Tuesday, November 15, 2011

Deworming Tips

Here are some tips before using equine wormers:
  1. As a rule of thumb, all horses need to be dewormed every 6 to 8 weeks.
  2. It’s always important that you ask your vet to tell you which dewormers you should for this time of the year.
  3. Cleaning up the piles of manure in your horse’s barn and dumping them somewhere else can eliminate worms.
  4. Always check the dewormer’s instructions on how to administer your horse. If there’s a ring on the syringe, turn it so your horse gets the correct amount for his weight.
  5. If your horse detests being dewormed, grab a used syringe, rinse and clean it out and fill it with something your horse likes, like applesauce or molasses. Shoot this in his mouth every once in a while. 
  6. This would make him not scared of syringes and wouldn’t mind getting dewormed.
  7. After shooting the equine wormers paste into his mouth, clutch his head up for a couple of seconds to make certain that he does not spit the medicine!
  8. Always check the expiration date of the dewormer. If it’s been on a shelf too long it won’t work appropriately.
  9. Make sure that the horse’s mouth is empty before deworming him.
  10. Worms can acquire a resistance to a dewormer if it is administered all of the time. It is appropriate to rotate your dewormers. Ask your vet for a horse wormer rotation schedule.
  11. If your horse looks skinny and his coat isn’t shiny, he might have worms. 
  12. Worms thrive in moist and warm environments so it’s important to get your horses checked for worms in the spring and summer.
  13. A dog digesting horse dewormers can make it very ill, so make sure you clean any spit paste and throw the syringes after use.

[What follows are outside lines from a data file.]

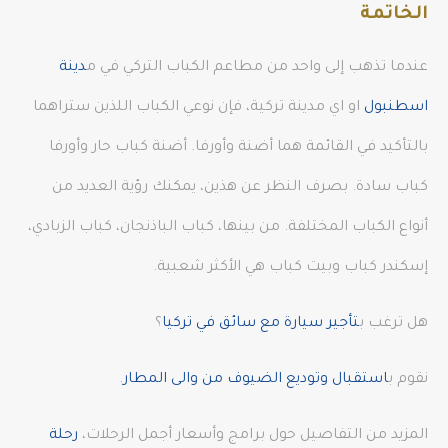
الخاتمة
عندما تذهب إلى واحد من مطاعم الكباب التركي في م
دينة
اسطنبول
او اي مدينة تركية، فإن نوعي الكباب اللذين ستراهما
بالتأكيد في القائمة هما أضنة وأورفا. أضنة كباب حار وأورفا
كباب سادة. بصرف النظر عن هذين، يمكنك رؤية العديد من
أنواع الكباب المختلفة. من بينها، كباب الباذنجان، كباب الزبادي،
إسكندر كباب وبيت كباب هي الأكثر شعبية.
هل ترغب ب
تأجير سيارة مع سائق في تركيا
؟
نقوم ب
استقبال وتوديع الضيوف من والى المطار
.
المزيد من التفاصيل حول برامج وأسعار أجمل الرحلات،
رحلة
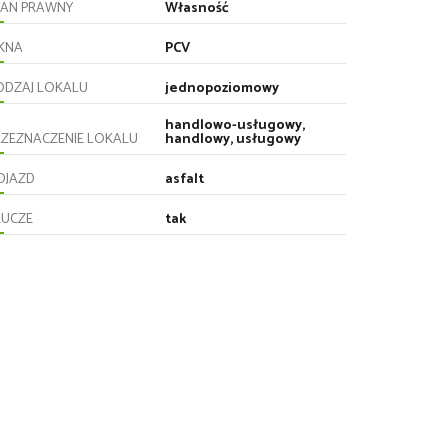
TAN PRAWNY
Własność
KNA
PCV
ODZAJ LOKALU
jednopoziomowy
handlowo-usługowy,
RZEZNACZENIE LOKALU
handlowy, usługowy
OJAZD
asfalt
LUCZE
tak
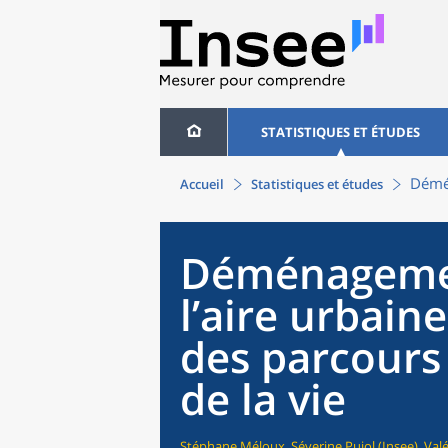
STATISTIQUES ET ÉTUDES
Démén
Accueil
Statistiques et études
Déménagemen
l’aire urbain
des parcours 
de la vie
Stéphane Méloux, Séverine Pujol (Insee), Val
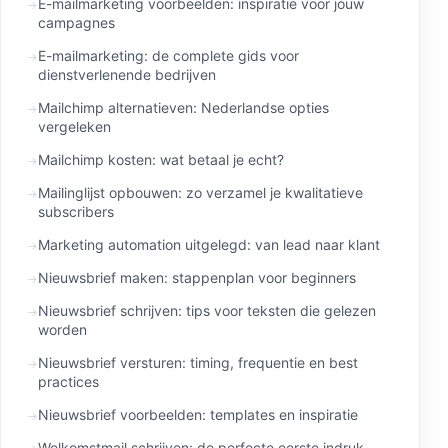
E-mailmarketing voorbeelden: inspiratie voor jouw
campagnes
E-mailmarketing: de complete gids voor
dienstverlenende bedrijven
Mailchimp alternatieven: Nederlandse opties
vergeleken
Mailchimp kosten: wat betaal je echt?
Mailinglijst opbouwen: zo verzamel je kwalitatieve
subscribers
Marketing automation uitgelegd: van lead naar klant
Nieuwsbrief maken: stappenplan voor beginners
Nieuwsbrief schrijven: tips voor teksten die gelezen
worden
Nieuwsbrief versturen: timing, frequentie en best
practices
Nieuwsbrief voorbeelden: templates en inspiratie
Welkomstmail schrijven: de perfecte eerste indruk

Thursday, November 10, 2011

Benifits of Horse Riding

By nature, horse riding inspires the person mentally and the effect of the most body's systems can be great. Whether it’s jumping, dressage, cross-country or hacking the combination of the horse and its movement with the rider generates an exceptional effort on all the parts of the rider’s body.
As the horse walks the rider is continuously thrown off balance demanding the rider's muscles to tighten and rest in an effort to be balanced.

Horse riding can reach the postural muscles of the hips and pelvis and the adductor muscles of the thighs. Also, varying on the pace of the horse, other sets of muscles are operating intensely such as the quadriceps, hamstrings and Gluteus Maximus during trotting.

Horse riding, can affect the respiratory and circulatory systems and is considered to be cardiovascular exercise. In one research article obtained they described that the total calories used per hour by a 150 pound person throughout horse riding were comparable to those used during jogging (6mph) at 315 to 480 calories per hour.

Riding a horse involves a lot of dexterity in order to get the preferred response from the horse. Replication of the patterned movements is needed in managing the horse which aids to hasten the impulses.

As well as heightened co-ordination and leisure, riding arouses the vesibular system by the drive of the horse and it's changes in focus and pace. Proprioception has also revealed to rise due to initiation of the proprioceptors in the muscles, ligaments and joints.

Horse riding is a very delightful form of exercise, which arouses the cardiovascular system as well as all the body. Riding can also benifit the horse with reduced horse colic and horse ulcers.

Although riding is an energetic exercise, it is observed as delightful one and therefore the rider has better leniency and inspiration to increase the amount of exercise.